[Stored data]

════════════════

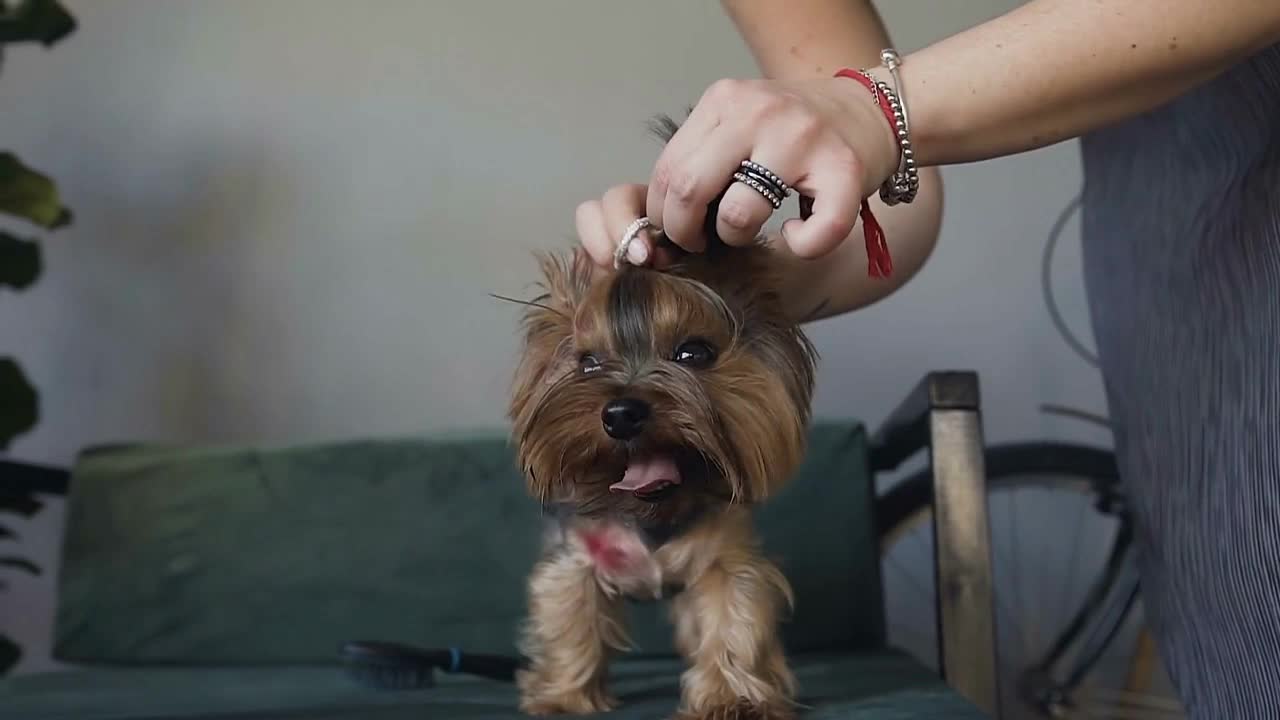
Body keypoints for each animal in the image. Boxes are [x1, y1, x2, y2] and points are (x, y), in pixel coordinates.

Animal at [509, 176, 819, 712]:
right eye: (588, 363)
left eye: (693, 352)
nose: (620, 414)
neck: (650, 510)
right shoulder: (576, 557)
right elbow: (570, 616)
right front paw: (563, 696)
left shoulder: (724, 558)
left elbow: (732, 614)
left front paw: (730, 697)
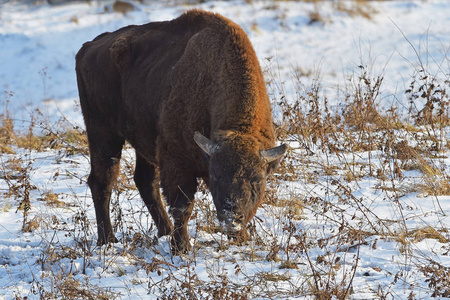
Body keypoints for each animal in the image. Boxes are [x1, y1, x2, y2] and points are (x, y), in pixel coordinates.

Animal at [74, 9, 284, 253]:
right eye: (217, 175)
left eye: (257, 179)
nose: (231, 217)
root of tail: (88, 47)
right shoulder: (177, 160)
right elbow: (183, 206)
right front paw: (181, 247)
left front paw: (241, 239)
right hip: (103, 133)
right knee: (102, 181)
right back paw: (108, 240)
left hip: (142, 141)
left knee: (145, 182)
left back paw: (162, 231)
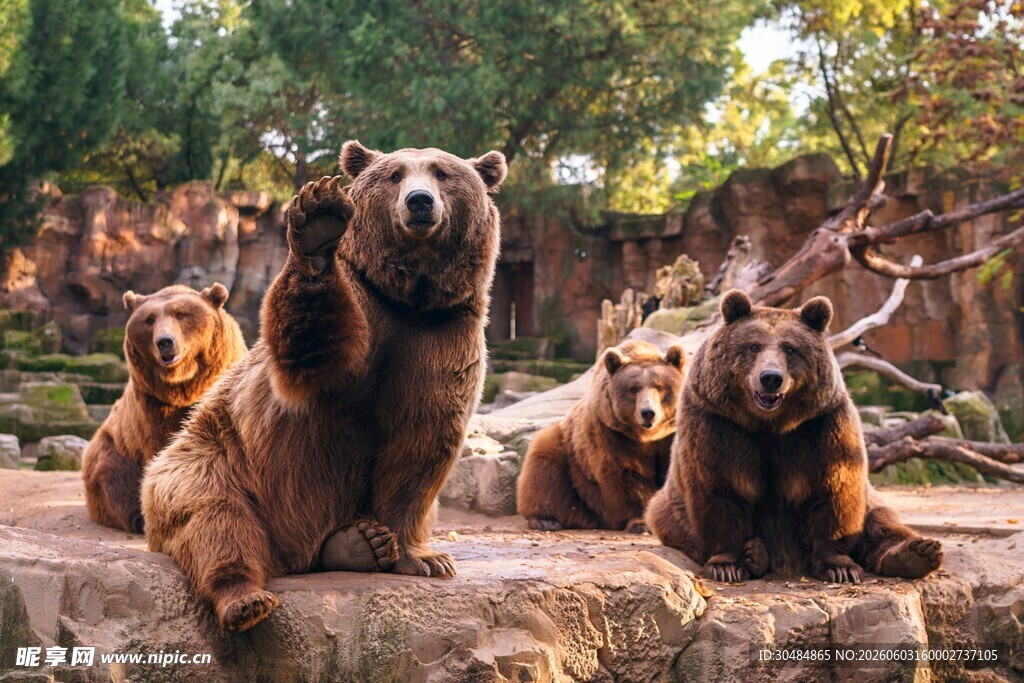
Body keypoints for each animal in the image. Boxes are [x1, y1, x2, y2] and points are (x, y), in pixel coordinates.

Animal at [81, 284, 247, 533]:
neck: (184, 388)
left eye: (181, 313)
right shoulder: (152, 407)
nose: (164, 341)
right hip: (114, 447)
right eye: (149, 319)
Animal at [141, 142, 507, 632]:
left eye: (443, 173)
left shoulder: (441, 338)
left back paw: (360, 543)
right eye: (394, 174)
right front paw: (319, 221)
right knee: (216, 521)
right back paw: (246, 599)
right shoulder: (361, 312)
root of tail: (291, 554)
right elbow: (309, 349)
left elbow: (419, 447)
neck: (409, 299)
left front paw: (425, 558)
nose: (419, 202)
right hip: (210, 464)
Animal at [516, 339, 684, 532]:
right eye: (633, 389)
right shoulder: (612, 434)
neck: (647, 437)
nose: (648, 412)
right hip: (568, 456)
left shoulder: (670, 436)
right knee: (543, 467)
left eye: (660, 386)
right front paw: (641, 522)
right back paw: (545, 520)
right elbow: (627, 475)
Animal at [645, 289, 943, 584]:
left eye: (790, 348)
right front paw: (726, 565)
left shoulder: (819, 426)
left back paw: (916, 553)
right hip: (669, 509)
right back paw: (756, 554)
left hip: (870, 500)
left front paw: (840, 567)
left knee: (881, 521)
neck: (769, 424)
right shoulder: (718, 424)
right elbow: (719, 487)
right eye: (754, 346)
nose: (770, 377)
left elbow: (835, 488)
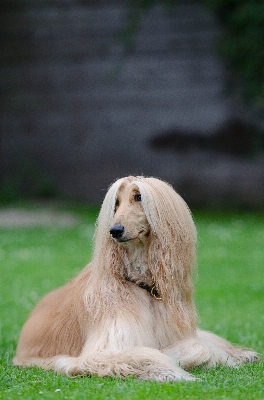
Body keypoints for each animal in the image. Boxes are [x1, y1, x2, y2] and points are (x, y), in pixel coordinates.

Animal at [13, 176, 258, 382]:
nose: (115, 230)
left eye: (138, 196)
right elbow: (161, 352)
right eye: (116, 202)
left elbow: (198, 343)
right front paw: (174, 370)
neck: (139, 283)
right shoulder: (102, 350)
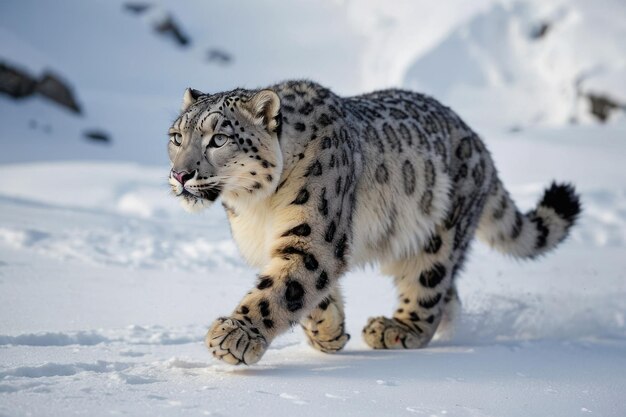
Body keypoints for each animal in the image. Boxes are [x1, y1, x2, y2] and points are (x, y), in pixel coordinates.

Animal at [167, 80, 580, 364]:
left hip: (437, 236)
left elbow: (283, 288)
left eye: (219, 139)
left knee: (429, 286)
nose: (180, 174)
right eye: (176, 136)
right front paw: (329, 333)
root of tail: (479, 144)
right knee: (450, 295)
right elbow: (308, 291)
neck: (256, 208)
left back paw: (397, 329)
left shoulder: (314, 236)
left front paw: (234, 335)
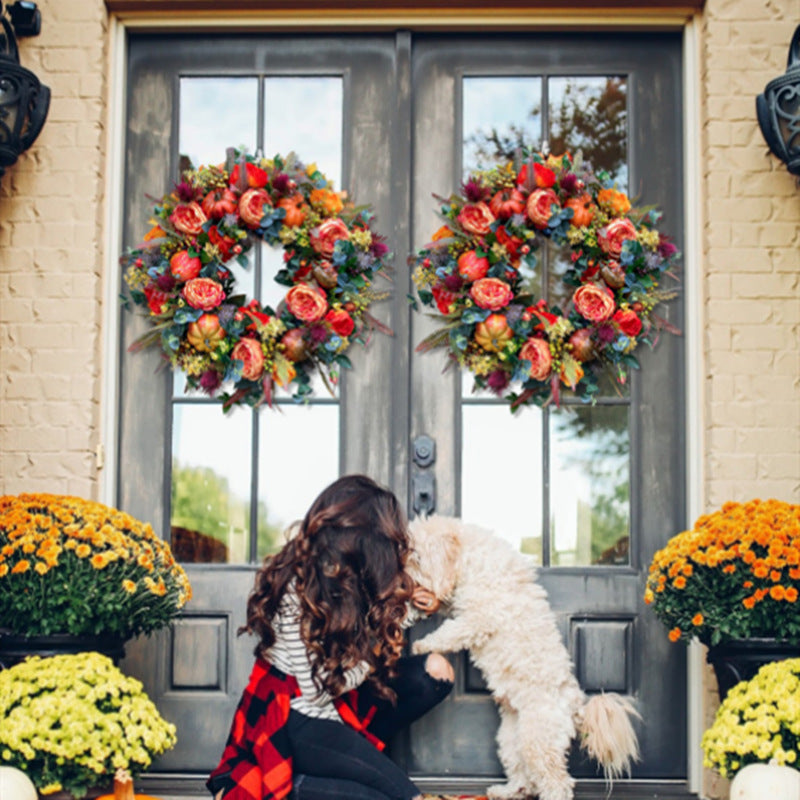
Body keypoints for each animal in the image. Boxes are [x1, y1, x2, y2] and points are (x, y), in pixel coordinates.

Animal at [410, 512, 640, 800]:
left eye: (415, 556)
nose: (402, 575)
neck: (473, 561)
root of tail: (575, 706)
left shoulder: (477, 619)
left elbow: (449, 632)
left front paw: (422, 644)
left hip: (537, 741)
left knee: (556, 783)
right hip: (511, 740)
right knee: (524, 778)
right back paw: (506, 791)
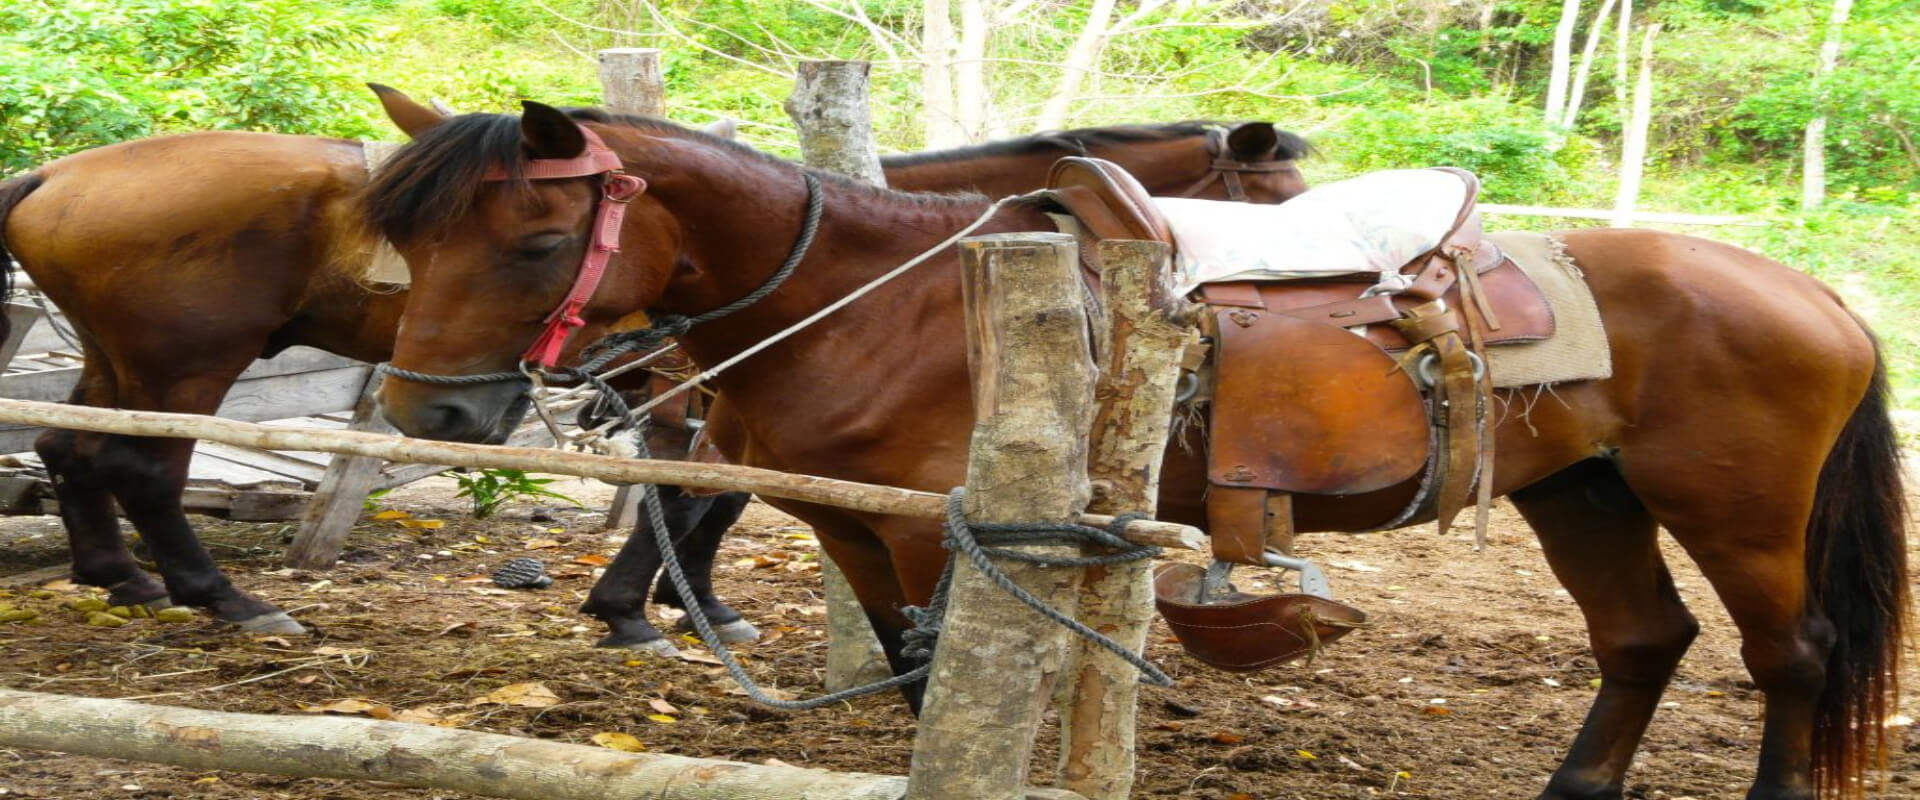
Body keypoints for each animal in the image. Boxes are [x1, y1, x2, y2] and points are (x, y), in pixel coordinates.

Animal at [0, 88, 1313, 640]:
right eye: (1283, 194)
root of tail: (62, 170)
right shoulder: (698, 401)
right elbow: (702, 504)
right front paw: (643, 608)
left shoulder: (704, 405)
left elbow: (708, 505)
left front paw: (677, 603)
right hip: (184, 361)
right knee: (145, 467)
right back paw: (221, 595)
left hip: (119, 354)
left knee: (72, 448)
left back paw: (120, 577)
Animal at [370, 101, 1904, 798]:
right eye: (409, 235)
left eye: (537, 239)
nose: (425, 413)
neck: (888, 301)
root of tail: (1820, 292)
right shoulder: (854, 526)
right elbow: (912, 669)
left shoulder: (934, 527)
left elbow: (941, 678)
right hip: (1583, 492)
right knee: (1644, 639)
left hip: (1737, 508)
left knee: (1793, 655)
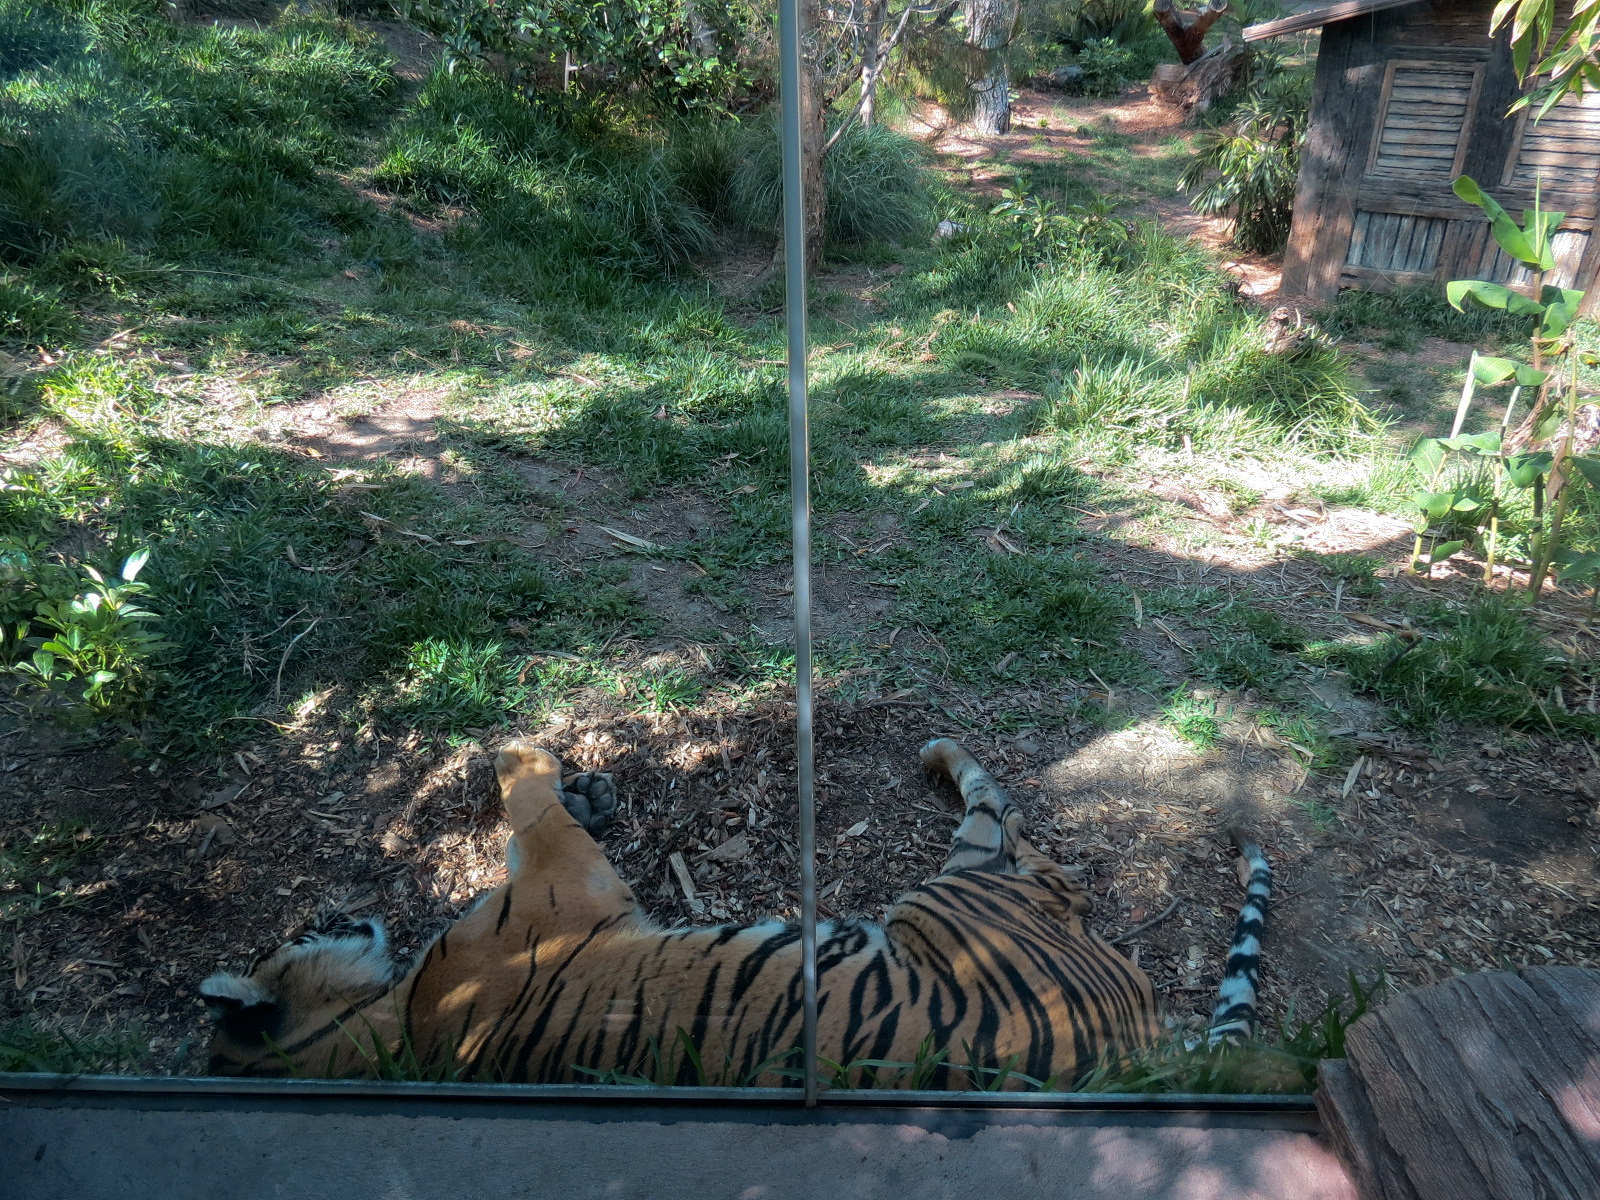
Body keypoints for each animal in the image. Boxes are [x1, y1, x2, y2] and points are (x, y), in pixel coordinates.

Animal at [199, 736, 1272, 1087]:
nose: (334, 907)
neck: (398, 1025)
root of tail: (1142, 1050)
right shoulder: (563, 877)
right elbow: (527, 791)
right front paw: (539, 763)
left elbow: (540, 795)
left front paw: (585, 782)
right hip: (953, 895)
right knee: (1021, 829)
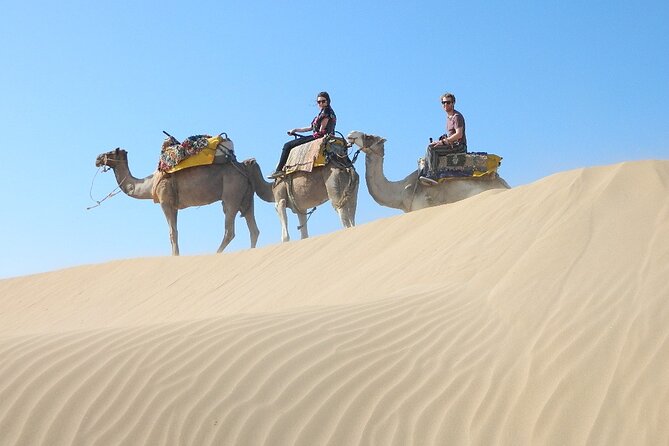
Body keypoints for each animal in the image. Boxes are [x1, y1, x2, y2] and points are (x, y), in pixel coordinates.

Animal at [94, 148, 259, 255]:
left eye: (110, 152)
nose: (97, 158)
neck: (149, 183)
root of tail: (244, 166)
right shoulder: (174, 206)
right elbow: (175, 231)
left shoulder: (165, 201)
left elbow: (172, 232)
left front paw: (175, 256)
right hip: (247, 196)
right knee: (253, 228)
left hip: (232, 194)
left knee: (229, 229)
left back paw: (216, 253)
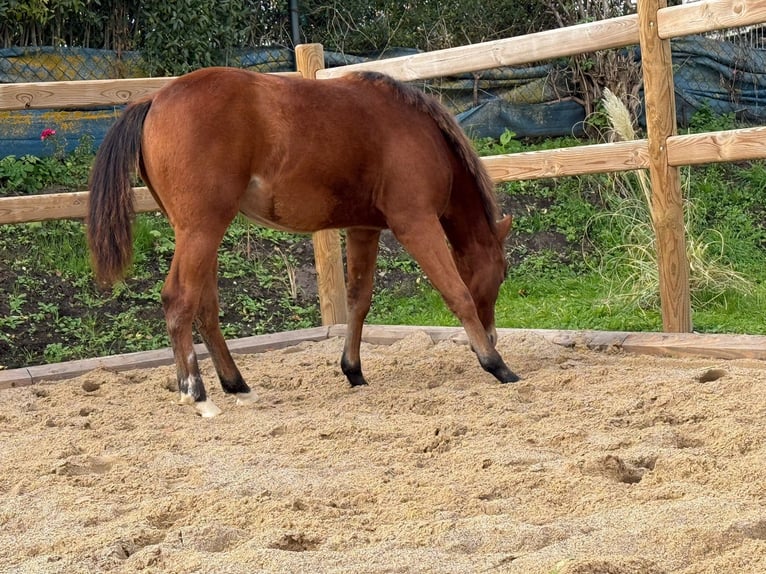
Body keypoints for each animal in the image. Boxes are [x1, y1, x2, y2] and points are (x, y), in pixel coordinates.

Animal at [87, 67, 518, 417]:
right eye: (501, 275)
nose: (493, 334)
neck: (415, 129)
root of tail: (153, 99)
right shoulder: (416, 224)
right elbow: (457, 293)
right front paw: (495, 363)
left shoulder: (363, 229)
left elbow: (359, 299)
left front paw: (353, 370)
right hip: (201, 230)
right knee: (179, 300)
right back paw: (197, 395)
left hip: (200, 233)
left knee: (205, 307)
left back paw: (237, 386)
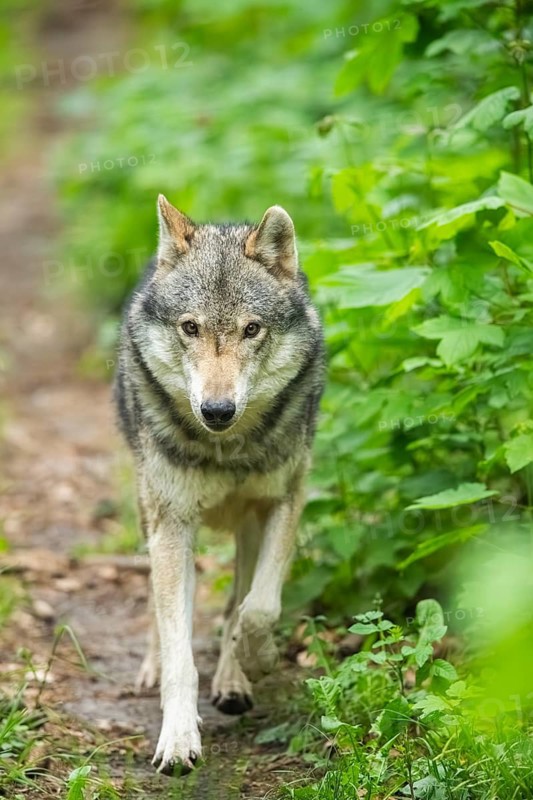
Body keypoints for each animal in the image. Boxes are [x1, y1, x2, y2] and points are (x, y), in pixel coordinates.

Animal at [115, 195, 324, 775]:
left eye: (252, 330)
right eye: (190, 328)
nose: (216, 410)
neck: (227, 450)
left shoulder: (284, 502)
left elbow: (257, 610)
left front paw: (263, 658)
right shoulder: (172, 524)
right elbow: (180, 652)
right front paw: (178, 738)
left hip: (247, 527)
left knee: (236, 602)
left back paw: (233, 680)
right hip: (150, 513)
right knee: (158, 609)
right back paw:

════════════════

§ **Exercise goal**: Set down exactly the lines that begin with the one containing "left eye: (252, 330)" and end with the last line above, and no others.

§ **Answer**:
left eye: (252, 330)
right eye: (190, 328)
nose: (216, 410)
neck: (227, 450)
left shoulder: (284, 502)
left elbow: (257, 610)
left front paw: (263, 658)
right shoulder: (172, 524)
right elbow: (180, 652)
right front paw: (178, 738)
left hip: (247, 527)
left knee: (236, 602)
left back paw: (233, 680)
right hip: (150, 513)
right knee: (158, 609)
right back paw:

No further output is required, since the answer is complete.